Quantify Motifs in an Experiment

This function quantifies motifs from glycomic or glycoproteomic profiles. For glycomics data, it calculates motif quantifications directly. For glycoproteomics data, each glycosite is treated as a separate glycome, and motif quantifications are calculated in a site-specific manner.

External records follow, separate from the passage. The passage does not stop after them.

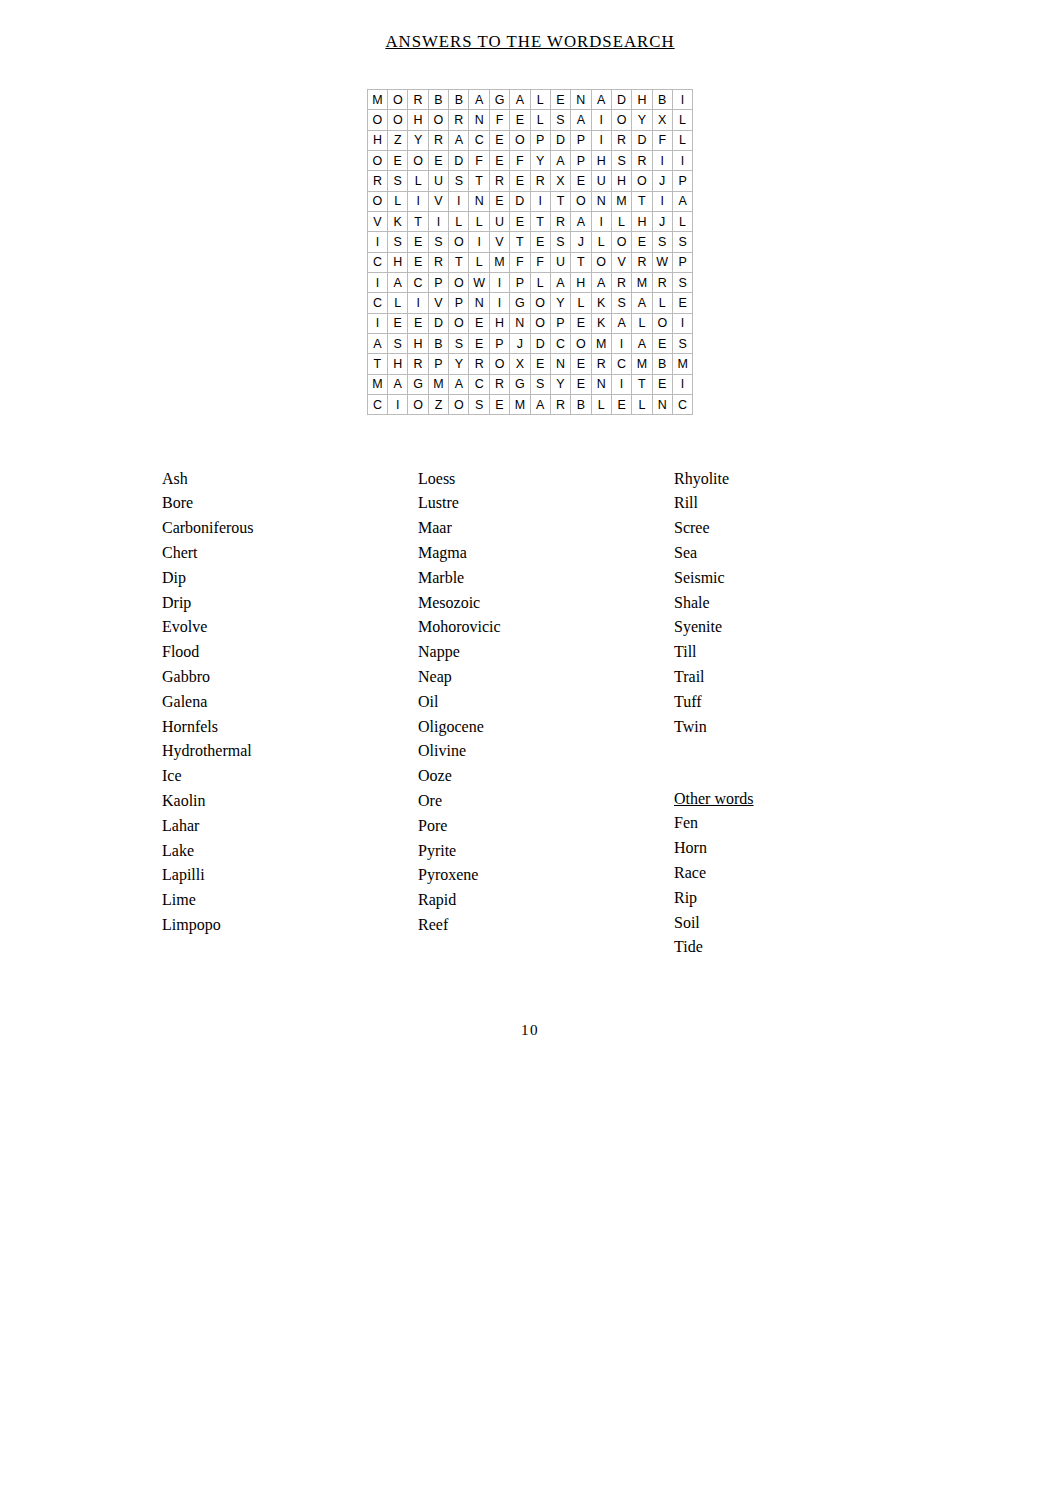ANSWERS TO THE WORDSEARCH
| M | O | R | B | B | A | G | A | L | E | N | A | D | H | B | I |
| O | O | H | O | R | N | F | E | L | S | A | I | O | Y | X | L |
| H | Z | Y | R | A | C | E | O | P | D | P | I | R | D | F | L |
| O | E | O | E | D | F | E | F | Y | A | P | H | S | R | I | I |
| R | S | L | U | S | T | R | E | R | X | E | U | H | O | J | P |
| O | L | I | V | I | N | E | D | I | T | O | N | M | T | I | A |
| V | K | T | I | L | L | U | E | T | R | A | I | L | H | J | L |
| I | S | E | S | O | I | V | T | E | S | J | L | O | E | S | S |
| C | H | E | R | T | L | M | F | F | U | T | O | V | R | W | P |
| I | A | C | P | O | W | I | P | L | A | H | A | R | M | R | S |
| C | L | I | V | P | N | I | G | O | Y | L | K | S | A | L | E |
| I | E | E | D | O | E | H | N | O | P | E | K | A | L | O | I |
| A | S | H | B | S | E | P | J | D | C | O | M | I | A | E | S |
| T | H | R | P | Y | R | O | X | E | N | E | R | C | M | B | M |
| M | A | G | M | A | C | R | G | S | Y | E | N | I | T | E | I |
| C | I | O | Z | O | S | E | M | A | R | B | L | E | L | N | C |
Ash
Bore
Carboniferous
Chert
Dip
Drip
Evolve
Flood
Gabbro
Galena
Hornfels
Hydrothermal
Ice
Kaolin
Lahar
Lake
Lapilli
Lime
Limpopo
Loess
Lustre
Maar
Magma
Marble
Mesozoic
Mohorovicic
Nappe
Neap
Oil
Oligocene
Olivine
Ooze
Ore
Pore
Pyrite
Pyroxene
Rapid
Reef
Rhyolite
Rill
Scree
Sea
Seismic
Shale
Syenite
Till
Trail
Tuff
Twin
Other words
Fen
Horn
Race
Rip
Soil
Tide
10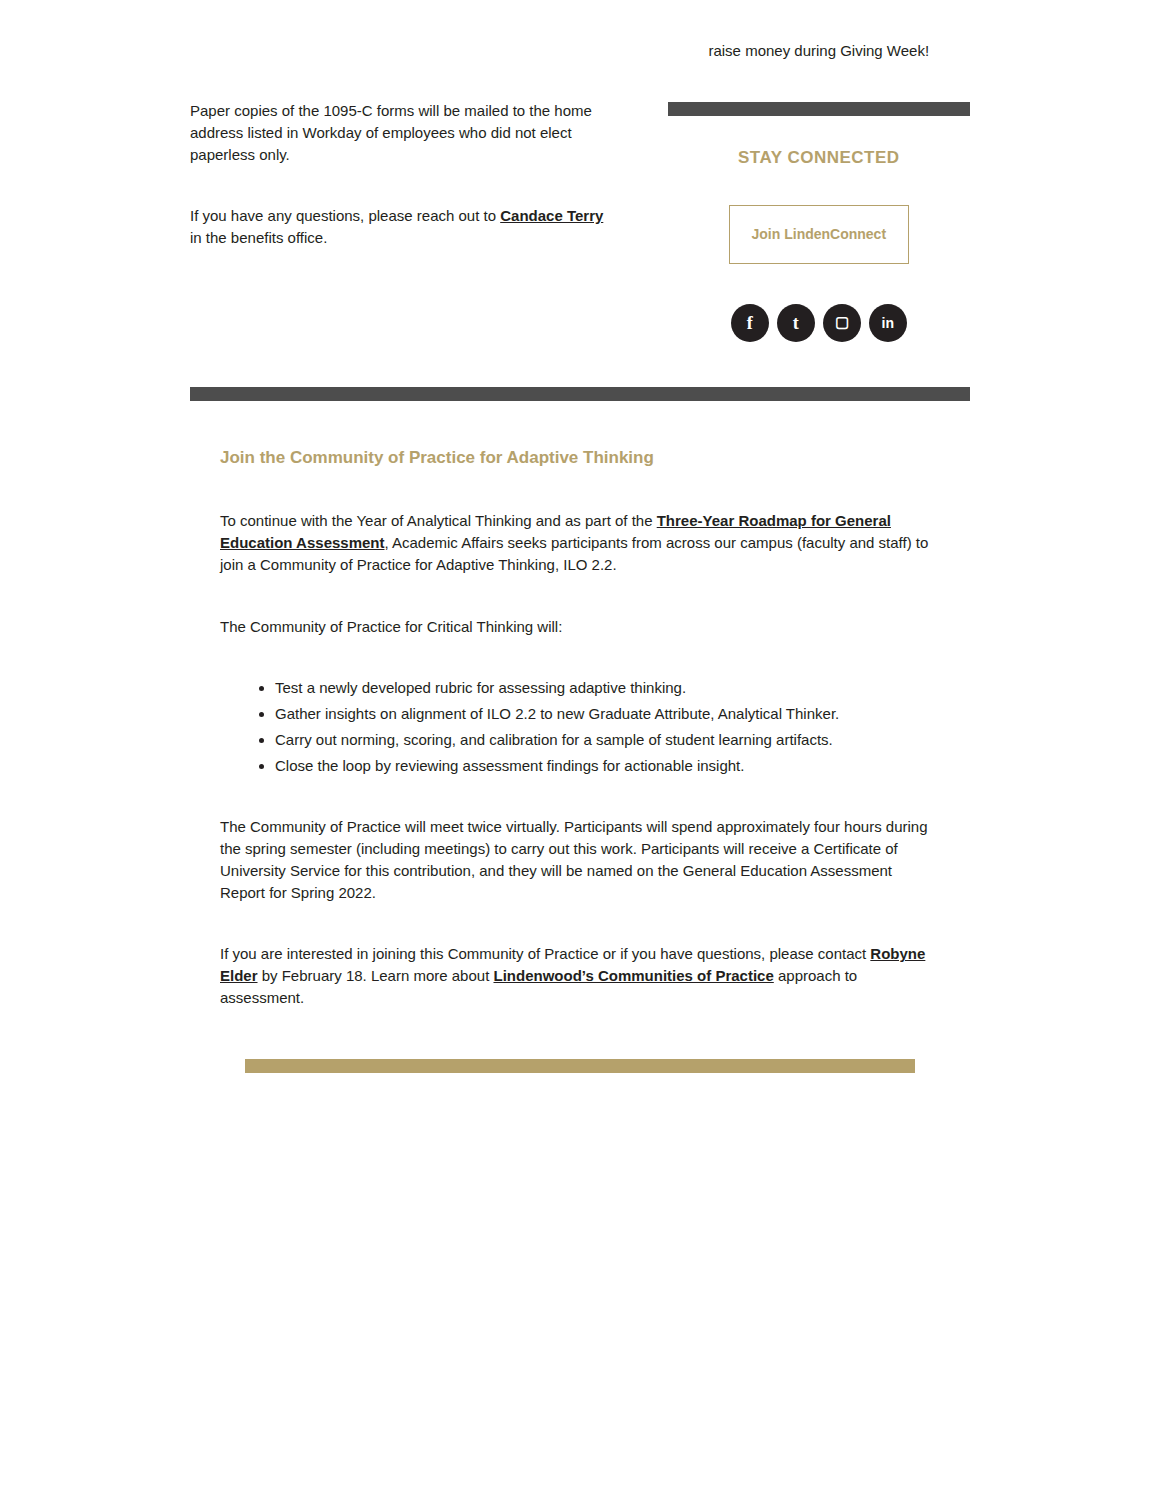Paper copies of the 1095-C forms will be mailed to the home address listed in Workday of employees who did not elect paperless only.
If you have any questions, please reach out to Candace Terry in the benefits office.
raise money during Giving Week!
STAY CONNECTED
Join LindenConnect
f t ▢ in
Join the Community of Practice for Adaptive Thinking
To continue with the Year of Analytical Thinking and as part of the Three-Year Roadmap for General Education Assessment, Academic Affairs seeks participants from across our campus (faculty and staff) to join a Community of Practice for Adaptive Thinking, ILO 2.2.
The Community of Practice for Critical Thinking will:
Test a newly developed rubric for assessing adaptive thinking.
Gather insights on alignment of ILO 2.2 to new Graduate Attribute, Analytical Thinker.
Carry out norming, scoring, and calibration for a sample of student learning artifacts.
Close the loop by reviewing assessment findings for actionable insight.
The Community of Practice will meet twice virtually. Participants will spend approximately four hours during the spring semester (including meetings) to carry out this work. Participants will receive a Certificate of University Service for this contribution, and they will be named on the General Education Assessment Report for Spring 2022.
If you are interested in joining this Community of Practice or if you have questions, please contact Robyne Elder by February 18. Learn more about Lindenwood’s Communities of Practice approach to assessment.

The function takes a glyexp::experiment() object and returns a new glyexp::experiment() object with motif quantifications. Instead of containing quantifications of individual glycans on each glycosite in each sample, the new experiment contains quantifications of each motif on each glycosite in each sample (for glycoproteomics data) or motif quantifications in each sample (for glycomics data).

Usage

quantify_motifs(
  exp,
  motifs,
  method = "relative",
  alignments = NULL,
  ignore_linkages = FALSE
)

Arguments

exp: A glyexp::experiment() object. Before using this function, you should preprocess the data using the glyclean package. For glycoproteomics data, the data should be aggregated to the "gfs" (glycoforms with structures) level using glyclean::aggregate(). Also, please make sure that the glycan_structure column is present in the var_info table, as not all glycoproteomics identification softwares provide this information. "glycan_structure" can be a glyrepr::glycan_structure() vector, or a character vector of glycan structure strings supported by glyparse::auto_parse().
motifs: A character vector of motif names, glycan structure strings, or a 'glyrepr_structure' object. For glycan structure strings, all formats supported by glyparse::auto_parse() are accepted, including IUPAC-condensed, WURCS, GlycoCT, and others. If the vector is named, the names will be used as motif names. Otherwise, IUPAC-condensed structure strings will be used as motif names.
method: A character string specifying the quantification method. Must be either "absolute" or "relative". Default is "relative". See "Relative and Absolute Motif Quantification" section for details.
alignments: A character vector specifying the alignment method for each motif. Can be "terminal", "substructure", "core", or "whole". Default is "substructure". See glymotif::have_motifs() for details.
ignore_linkages: A logical value. If TRUE, linkages will be ignored in the comparison. See glymotif::have_motifs() for details.

Value

A new glyexp::experiment() object containing motif quantifications. Instead of containing quantifications of individual glycans on each glycosite in each sample, the new experiment contains quantifications of each motif on each glycosite in each sample (for glycoproteomics data) or motif quantifications in each sample (for glycomics data).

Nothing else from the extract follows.